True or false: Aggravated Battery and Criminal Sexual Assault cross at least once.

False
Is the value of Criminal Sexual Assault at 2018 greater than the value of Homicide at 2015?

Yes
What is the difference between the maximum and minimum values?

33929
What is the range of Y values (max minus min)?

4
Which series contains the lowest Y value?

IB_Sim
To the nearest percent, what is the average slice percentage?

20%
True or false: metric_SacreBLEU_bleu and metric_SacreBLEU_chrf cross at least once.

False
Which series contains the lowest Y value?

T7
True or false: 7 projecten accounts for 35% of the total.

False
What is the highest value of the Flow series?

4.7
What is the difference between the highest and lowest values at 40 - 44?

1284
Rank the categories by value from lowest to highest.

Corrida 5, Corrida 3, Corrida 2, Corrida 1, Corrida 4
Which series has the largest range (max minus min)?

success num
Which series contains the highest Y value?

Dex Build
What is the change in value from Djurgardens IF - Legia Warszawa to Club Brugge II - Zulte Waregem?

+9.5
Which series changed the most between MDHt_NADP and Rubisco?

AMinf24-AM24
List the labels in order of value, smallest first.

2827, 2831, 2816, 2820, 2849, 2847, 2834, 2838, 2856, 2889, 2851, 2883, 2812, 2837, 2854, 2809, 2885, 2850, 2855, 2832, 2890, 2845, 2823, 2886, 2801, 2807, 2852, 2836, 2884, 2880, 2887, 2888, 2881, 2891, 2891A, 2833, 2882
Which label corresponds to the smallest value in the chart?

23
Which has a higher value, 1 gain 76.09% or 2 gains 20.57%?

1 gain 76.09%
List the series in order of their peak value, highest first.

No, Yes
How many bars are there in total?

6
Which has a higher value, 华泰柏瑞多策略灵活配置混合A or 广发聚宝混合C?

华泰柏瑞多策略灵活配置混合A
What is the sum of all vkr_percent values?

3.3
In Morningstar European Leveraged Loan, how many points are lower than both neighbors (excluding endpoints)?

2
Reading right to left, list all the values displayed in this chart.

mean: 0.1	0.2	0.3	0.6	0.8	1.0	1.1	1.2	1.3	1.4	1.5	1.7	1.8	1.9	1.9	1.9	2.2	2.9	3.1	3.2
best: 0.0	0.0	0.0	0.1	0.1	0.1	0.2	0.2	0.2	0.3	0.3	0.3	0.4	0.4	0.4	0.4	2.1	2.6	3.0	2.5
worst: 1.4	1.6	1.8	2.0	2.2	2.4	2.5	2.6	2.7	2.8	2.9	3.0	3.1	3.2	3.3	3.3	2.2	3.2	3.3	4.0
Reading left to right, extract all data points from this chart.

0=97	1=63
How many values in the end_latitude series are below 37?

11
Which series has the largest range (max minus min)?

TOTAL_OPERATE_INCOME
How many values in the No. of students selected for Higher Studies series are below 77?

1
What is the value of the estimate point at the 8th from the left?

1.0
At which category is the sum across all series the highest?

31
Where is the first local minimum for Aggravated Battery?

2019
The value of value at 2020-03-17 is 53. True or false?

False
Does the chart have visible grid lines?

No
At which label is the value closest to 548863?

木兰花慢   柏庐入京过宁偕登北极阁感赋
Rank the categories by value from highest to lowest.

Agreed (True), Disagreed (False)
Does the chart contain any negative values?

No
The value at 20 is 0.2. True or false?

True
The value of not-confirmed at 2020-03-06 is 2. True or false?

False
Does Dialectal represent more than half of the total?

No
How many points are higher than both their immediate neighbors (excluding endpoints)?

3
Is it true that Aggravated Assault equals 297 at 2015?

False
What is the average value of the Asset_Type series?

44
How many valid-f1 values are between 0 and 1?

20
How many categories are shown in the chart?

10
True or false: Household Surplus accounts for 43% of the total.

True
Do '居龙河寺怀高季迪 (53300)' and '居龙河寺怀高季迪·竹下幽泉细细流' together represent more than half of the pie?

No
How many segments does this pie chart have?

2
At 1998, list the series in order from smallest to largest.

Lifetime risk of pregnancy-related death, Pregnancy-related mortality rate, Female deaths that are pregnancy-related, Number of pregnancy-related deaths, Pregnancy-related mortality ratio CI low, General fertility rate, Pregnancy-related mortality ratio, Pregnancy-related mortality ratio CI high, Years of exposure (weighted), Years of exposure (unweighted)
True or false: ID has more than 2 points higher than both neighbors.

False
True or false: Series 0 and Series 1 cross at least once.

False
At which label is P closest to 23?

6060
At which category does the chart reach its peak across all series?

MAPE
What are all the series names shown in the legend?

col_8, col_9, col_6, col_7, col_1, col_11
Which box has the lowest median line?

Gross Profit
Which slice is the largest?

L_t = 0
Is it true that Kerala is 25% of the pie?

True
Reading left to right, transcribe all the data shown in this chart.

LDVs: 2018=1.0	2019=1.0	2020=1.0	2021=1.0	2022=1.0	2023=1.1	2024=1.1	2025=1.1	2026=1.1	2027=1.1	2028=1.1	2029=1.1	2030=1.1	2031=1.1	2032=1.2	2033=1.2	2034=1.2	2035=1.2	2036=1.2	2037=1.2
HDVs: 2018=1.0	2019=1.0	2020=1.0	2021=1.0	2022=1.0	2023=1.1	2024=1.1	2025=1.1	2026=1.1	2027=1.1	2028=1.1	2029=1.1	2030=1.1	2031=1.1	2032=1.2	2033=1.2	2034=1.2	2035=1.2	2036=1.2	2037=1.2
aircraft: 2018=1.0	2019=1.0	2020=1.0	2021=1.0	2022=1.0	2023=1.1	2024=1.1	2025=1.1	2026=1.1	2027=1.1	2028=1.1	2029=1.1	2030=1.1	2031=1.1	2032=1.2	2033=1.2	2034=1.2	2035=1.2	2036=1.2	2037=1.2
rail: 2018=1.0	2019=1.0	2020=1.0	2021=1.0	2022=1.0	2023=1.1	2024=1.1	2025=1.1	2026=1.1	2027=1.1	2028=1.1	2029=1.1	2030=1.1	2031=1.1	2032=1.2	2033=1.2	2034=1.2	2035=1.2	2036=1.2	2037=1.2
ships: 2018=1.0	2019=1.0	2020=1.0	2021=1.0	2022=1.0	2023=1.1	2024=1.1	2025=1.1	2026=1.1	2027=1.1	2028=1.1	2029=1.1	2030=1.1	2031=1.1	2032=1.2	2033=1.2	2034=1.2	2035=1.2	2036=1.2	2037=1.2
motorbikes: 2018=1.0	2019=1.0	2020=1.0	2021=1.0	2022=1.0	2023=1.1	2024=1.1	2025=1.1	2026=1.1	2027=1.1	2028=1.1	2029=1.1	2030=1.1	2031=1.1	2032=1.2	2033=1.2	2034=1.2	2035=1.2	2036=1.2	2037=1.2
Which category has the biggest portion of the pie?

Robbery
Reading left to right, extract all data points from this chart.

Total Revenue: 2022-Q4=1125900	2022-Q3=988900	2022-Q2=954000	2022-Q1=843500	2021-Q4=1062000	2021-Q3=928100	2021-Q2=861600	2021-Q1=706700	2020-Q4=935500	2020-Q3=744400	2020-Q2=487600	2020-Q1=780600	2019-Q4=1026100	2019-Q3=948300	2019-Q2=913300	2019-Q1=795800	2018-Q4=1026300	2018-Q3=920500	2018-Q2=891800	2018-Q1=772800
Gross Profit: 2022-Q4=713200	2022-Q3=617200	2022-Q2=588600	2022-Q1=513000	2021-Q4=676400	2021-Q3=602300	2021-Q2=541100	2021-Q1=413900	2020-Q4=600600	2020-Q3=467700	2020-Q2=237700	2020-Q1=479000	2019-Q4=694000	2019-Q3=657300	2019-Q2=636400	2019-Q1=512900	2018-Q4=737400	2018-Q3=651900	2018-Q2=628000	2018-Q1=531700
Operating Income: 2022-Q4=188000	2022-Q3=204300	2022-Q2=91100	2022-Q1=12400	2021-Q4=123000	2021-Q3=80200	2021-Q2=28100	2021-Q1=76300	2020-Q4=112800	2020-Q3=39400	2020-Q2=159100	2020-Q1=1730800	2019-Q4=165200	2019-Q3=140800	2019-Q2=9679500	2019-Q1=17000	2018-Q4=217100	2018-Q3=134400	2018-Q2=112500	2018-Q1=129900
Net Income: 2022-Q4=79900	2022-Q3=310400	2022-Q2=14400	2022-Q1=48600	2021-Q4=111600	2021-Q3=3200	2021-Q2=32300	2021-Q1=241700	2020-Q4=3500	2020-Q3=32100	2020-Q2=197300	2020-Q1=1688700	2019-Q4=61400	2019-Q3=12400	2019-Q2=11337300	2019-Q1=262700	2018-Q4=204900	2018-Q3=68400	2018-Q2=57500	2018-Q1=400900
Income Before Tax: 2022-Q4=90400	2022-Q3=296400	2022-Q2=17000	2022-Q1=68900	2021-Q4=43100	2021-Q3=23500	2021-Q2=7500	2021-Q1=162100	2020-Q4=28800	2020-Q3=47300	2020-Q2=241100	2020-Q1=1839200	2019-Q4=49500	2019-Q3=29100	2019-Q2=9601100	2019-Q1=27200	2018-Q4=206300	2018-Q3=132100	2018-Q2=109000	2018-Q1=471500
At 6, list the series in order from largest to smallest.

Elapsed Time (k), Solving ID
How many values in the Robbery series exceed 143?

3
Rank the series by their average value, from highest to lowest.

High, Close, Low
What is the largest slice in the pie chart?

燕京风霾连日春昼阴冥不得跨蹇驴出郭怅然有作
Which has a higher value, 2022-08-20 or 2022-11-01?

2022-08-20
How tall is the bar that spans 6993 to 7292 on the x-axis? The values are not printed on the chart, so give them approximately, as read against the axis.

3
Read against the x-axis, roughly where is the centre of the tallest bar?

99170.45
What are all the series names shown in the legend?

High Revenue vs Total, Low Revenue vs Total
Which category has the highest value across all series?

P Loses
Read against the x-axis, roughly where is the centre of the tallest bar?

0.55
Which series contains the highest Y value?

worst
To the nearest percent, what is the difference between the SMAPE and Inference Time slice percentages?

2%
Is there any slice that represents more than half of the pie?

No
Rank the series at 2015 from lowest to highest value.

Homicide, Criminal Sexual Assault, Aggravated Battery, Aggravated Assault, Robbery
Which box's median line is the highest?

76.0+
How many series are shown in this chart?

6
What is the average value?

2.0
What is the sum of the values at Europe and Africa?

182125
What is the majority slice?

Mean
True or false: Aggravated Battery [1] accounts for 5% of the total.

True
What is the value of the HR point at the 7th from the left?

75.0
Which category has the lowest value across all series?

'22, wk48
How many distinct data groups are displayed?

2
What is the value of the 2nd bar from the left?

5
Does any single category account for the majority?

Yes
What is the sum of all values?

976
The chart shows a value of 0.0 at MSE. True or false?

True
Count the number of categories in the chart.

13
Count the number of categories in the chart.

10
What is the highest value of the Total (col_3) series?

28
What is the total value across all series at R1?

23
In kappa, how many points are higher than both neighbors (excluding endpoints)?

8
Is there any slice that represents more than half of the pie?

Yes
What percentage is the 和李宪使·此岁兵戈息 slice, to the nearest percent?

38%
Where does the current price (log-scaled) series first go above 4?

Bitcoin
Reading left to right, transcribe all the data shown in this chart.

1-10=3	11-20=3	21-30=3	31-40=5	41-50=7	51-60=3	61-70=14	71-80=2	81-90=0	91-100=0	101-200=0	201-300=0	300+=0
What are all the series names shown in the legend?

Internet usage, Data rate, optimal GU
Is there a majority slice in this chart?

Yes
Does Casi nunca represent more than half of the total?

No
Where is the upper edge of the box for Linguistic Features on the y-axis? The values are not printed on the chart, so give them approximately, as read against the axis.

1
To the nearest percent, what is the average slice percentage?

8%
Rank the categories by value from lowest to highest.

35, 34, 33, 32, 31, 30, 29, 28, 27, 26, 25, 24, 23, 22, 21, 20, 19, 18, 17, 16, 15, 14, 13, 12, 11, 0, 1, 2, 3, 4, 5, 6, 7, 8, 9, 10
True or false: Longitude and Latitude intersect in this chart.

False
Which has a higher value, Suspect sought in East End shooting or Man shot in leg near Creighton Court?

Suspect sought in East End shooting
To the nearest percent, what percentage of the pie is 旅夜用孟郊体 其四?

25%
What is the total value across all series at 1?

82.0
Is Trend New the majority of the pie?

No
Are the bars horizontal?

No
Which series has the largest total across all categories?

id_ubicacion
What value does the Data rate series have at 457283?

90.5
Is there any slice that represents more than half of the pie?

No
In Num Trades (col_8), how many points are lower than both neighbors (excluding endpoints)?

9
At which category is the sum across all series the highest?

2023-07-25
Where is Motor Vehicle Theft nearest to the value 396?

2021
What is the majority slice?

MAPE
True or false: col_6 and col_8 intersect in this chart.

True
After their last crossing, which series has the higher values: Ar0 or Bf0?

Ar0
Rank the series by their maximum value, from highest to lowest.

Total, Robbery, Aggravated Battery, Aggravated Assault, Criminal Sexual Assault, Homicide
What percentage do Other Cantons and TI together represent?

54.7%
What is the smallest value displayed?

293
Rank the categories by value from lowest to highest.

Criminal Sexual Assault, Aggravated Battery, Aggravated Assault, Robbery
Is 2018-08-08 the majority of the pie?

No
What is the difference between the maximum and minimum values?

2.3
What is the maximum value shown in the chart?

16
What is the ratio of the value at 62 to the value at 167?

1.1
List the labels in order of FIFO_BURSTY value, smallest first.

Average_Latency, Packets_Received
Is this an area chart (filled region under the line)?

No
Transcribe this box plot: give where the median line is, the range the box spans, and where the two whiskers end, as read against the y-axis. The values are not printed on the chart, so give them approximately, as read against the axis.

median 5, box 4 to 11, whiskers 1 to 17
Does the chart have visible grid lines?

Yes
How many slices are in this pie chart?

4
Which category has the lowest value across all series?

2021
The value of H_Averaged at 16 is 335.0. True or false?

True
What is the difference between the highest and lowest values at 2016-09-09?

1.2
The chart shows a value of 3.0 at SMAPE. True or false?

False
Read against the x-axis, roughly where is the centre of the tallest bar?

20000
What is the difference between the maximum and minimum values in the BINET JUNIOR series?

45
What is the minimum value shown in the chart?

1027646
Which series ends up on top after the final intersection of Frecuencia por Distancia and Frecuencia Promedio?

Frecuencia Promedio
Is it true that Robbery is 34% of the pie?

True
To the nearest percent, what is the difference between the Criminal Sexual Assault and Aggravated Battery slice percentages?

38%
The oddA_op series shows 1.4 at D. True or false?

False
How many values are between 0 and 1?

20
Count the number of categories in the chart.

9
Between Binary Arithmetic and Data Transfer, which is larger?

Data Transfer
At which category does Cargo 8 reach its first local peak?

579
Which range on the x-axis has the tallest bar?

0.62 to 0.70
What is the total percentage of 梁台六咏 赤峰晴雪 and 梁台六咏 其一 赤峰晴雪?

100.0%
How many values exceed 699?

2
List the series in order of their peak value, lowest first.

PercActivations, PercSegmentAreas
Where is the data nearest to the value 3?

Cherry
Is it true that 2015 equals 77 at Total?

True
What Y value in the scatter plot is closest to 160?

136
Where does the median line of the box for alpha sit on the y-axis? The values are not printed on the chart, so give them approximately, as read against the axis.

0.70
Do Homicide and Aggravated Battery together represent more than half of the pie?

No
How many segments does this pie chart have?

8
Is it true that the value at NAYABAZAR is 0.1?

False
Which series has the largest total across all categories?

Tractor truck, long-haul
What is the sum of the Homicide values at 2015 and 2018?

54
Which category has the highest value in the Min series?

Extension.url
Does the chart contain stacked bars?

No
· · ·
* [Exercise aim]: How many lines in the records above contain the string "smallest"? Reply with the number alone.

* [Output]: 6